E’ quanto emerge dal Report Istat sull’inclusione scolastica degli alunni con disabilità. 

Il documento osserva che a livello nazionale, il rapporto alunno-insegnante, pari a 1,5 alunni ogni insegnante per il sostegno, è più favorevole di quello previsto dalla Legge 244/2007 che raccomanda un valore pari a 2.

Per quanto riguarda i docenti, più di 70mila (il 32%) sono stati selezionati dalle graduatorie che non hanno una formazione specifica ma vengono impegnati nelle classi frequentate da alunni con disabilità per far fronte alla carenza di figure specializzate.

Si tratta, come sappiamo, di un fenomeno più frequente nelle regioni del Nord, dove la quota di insegnanti curricolari che svolgono attività di sostegno sale al 42%, mentre si riduce al 19% nel Mezzogiorno.

E poi c’è il problema dell’assegnazione in ritardo dei supplenti agli studenti: a un mese dall’inizio della scuola, infatti, circa il 14% degli insegnanti per il sostegno non risulta ancora assegnato. La quota sale al 17% nelle regioni del Nord e tocca le punte massime in Lombardia (20%) Friuli Venezia Giulia e Liguria (19 e 20%).

## Requisiti delle attività
**A)** Estrai dal brano sull'inclusione scolastica degli alunni con disabilità il passaggio che comincia con "E’ quanto emerge" e prosegue fino a "19% nel Mezzogiorno.".
**B)** Scrivi il seguito del brano sull'inclusione scolastica degli alunni con disabilità, partendo dopo l'ultima frase riportata.

## Estratto dei dati
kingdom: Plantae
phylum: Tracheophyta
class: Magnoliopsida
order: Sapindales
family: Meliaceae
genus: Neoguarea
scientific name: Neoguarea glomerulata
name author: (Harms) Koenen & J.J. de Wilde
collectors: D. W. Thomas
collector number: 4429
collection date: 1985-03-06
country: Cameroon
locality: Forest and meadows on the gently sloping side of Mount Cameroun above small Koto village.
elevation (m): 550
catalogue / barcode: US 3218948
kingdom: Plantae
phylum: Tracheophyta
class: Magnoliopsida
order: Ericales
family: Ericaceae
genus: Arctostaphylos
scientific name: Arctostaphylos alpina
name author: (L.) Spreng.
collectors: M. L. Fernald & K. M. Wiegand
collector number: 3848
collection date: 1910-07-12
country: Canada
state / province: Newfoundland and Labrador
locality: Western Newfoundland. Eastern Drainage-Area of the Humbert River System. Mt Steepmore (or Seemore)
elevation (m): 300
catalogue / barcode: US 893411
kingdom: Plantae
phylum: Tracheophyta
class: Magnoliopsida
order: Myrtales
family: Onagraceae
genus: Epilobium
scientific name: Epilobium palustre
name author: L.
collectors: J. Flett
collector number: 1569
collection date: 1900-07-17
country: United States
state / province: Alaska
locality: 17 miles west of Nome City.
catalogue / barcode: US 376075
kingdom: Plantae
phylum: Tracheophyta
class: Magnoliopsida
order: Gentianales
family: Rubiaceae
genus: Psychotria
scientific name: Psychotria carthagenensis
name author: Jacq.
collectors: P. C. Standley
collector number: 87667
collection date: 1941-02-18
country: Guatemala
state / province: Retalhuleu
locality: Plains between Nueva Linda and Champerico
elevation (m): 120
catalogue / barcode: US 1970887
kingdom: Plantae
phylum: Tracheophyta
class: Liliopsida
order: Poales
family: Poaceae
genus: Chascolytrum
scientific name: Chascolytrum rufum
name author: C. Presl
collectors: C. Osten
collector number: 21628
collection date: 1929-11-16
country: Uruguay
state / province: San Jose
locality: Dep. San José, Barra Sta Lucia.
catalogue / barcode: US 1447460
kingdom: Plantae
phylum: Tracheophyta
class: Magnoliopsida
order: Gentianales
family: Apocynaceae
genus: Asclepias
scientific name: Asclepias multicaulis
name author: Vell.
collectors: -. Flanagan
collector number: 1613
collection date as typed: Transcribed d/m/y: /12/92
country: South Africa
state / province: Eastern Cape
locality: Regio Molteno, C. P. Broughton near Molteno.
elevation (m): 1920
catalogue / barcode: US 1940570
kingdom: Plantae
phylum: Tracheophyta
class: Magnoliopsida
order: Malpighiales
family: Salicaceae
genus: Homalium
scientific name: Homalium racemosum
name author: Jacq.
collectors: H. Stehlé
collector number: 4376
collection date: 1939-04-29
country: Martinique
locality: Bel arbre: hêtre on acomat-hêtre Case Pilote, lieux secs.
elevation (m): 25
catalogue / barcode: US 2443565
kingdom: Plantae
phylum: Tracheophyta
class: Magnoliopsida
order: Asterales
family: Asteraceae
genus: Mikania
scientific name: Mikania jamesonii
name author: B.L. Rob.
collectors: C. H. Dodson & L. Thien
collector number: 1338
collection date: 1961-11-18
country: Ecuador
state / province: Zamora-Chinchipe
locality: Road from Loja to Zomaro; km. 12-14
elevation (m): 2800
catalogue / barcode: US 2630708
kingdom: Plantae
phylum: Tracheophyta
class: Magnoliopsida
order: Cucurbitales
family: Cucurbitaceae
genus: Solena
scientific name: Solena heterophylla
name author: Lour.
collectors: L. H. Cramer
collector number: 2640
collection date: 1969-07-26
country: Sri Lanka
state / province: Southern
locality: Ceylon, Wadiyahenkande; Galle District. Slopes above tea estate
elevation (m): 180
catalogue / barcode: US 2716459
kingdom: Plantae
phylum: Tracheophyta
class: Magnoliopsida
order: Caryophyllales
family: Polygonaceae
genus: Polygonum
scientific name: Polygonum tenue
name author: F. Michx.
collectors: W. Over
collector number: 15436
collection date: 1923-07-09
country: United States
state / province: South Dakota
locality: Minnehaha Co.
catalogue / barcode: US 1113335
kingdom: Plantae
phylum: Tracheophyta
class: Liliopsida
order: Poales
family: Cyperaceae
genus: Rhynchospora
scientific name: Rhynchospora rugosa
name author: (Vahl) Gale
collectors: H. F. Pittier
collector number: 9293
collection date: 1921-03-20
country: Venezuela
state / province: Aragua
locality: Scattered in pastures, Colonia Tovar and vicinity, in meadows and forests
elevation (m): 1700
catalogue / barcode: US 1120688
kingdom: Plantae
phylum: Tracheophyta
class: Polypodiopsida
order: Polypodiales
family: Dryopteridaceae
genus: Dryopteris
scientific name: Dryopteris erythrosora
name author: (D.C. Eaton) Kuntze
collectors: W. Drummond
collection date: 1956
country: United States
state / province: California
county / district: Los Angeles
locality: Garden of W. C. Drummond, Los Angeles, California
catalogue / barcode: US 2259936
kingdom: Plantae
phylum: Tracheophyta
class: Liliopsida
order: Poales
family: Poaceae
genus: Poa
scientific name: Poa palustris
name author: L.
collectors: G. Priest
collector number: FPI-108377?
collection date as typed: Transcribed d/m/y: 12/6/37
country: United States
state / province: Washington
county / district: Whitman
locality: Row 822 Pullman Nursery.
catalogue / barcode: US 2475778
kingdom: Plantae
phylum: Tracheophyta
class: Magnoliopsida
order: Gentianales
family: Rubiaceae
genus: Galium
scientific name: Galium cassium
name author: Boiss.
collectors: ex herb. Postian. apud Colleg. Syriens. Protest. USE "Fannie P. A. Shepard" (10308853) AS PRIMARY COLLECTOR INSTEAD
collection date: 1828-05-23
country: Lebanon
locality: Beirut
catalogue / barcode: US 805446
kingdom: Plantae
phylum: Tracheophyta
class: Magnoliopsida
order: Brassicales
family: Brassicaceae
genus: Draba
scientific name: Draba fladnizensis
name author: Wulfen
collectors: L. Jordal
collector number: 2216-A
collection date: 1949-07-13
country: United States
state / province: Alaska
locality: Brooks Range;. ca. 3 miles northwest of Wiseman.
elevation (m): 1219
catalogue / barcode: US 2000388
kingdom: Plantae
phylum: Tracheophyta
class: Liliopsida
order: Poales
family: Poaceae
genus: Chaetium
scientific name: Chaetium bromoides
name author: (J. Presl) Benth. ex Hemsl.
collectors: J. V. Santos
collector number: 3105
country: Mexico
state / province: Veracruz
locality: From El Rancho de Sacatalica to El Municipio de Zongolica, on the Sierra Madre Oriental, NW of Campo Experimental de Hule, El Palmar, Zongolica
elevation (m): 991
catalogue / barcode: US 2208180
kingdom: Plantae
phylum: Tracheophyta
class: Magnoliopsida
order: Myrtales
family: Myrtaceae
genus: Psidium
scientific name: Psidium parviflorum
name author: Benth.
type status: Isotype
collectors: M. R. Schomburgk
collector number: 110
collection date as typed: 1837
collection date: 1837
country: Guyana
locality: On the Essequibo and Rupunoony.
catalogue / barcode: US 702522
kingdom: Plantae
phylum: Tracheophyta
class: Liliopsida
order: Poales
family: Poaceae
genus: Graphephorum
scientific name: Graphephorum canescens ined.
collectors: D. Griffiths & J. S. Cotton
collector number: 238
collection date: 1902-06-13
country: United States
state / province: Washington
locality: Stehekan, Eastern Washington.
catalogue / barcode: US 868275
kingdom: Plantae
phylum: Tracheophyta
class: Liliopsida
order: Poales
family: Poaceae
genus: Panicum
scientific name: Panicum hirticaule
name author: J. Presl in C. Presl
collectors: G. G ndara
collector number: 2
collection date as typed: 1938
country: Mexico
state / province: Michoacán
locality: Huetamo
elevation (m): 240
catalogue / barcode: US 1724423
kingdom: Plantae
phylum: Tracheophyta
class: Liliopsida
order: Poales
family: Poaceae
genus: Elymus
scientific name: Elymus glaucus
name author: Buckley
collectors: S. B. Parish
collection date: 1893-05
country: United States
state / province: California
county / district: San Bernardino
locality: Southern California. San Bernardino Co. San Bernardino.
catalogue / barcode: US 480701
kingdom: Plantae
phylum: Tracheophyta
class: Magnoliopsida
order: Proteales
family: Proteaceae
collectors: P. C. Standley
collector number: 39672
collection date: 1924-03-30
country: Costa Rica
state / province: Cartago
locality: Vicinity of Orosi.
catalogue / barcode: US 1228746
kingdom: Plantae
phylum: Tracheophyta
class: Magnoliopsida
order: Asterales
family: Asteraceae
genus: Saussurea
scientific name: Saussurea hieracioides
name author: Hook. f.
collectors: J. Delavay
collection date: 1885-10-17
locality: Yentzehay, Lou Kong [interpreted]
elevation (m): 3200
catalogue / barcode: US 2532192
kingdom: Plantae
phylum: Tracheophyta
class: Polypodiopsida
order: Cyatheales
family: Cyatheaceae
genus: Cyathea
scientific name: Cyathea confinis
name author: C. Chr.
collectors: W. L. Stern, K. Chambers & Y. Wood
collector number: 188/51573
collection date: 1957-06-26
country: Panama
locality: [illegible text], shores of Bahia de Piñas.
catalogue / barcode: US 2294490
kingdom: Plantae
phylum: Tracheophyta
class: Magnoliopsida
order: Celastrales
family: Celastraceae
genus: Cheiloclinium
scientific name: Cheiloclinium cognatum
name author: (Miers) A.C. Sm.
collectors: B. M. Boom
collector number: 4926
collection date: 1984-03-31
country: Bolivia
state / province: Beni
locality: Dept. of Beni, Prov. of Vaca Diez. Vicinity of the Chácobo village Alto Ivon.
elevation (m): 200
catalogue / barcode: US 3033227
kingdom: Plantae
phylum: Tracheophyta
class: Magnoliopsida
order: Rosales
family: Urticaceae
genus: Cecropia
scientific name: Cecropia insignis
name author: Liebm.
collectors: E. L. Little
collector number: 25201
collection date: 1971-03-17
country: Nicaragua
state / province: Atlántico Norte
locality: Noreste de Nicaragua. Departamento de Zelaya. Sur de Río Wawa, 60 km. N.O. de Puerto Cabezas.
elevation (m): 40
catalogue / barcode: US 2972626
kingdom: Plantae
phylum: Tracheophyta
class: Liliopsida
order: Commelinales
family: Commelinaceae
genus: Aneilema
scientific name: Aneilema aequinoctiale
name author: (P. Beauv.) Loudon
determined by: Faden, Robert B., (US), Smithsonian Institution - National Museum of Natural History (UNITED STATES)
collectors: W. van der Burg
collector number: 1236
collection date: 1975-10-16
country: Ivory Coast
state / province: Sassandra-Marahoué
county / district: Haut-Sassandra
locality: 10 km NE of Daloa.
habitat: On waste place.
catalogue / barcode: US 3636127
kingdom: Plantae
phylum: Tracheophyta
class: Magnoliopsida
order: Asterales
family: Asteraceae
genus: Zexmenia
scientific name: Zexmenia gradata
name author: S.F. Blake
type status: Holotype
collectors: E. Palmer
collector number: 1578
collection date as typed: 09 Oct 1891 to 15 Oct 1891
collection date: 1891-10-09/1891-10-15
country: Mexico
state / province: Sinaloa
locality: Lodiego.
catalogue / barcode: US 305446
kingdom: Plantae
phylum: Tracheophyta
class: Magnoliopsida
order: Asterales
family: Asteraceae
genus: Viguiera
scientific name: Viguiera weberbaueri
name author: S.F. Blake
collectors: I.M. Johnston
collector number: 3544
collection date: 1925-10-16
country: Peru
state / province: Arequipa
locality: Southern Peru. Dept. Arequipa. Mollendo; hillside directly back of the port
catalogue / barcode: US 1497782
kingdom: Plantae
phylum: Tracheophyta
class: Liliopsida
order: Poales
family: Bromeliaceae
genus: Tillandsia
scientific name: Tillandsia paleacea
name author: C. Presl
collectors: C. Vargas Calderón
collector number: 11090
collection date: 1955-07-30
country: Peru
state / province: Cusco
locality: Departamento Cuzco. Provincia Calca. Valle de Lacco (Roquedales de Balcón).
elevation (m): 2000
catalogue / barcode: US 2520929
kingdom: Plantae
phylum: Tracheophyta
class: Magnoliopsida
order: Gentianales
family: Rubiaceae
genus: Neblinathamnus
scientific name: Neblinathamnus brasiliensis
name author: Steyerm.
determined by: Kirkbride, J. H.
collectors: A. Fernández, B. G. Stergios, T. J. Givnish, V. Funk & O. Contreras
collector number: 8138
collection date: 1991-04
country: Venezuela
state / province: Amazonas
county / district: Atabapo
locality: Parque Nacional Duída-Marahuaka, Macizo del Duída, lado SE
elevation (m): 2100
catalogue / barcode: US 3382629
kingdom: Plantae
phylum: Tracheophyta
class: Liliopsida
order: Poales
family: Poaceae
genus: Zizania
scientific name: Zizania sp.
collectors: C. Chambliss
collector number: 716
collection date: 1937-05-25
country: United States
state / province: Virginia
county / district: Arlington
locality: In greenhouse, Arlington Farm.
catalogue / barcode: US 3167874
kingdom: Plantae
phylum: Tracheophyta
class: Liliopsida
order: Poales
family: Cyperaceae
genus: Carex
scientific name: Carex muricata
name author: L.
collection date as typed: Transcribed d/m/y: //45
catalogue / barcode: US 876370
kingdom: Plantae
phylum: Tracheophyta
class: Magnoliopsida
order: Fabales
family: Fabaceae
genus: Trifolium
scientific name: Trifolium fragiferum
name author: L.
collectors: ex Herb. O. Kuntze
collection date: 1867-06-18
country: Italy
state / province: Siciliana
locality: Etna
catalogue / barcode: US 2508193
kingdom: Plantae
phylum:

## Risposte fornite
**A)**
E’ quanto emerge dal Report Istat sull’inclusione scolastica degli alunni con disabilità. 

Il documento osserva che a livello nazionale, il rapporto alunno-insegnante, pari a 1,5 alunni ogni insegnante per il sostegno, è più favorevole di quello previsto dalla Legge 244/2007 che raccomanda un valore pari a 2.

Per quanto riguarda i docenti, più di 70mila (il 32%) sono stati selezionati dalle graduatorie che non hanno una formazione specifica ma vengono impegnati nelle classi frequentate da alunni con disabilità per far fronte alla carenza di figure specializzate.

Si tratta, come sappiamo, di un fenomeno più frequente nelle regioni del Nord, dove la quota di insegnanti curricolari che svolgono attività di sostegno sale al 42%, mentre si riduce al 19% nel Mezzogiorno.

**B)**
Anche se con difficoltà e disagi diffusi, negli ultimi tre anni la quota di insegnanti specializzati per il sostegno ha registrato un significativo incremento, passando dal 63% dell’anno scolastico 2019-2020 al 68% dell’anno scolastico 2021-2022.

Va sostenuto e rinforzato il principio di inclusione in tutte le nostre scuole. A tale proposito mi adopererò per incrementare il numero di docenti di sostegno in ruolo e per incrementare il numero di docenti con specializzazione per il sostegno”, ha detto il ministro dell’Istruzione e del Merito, Giuseppe Valditara in audizione davanti alle Commissioni riunite Cultura di Senato e Camera illustrando linee programmatiche del suo dicastero.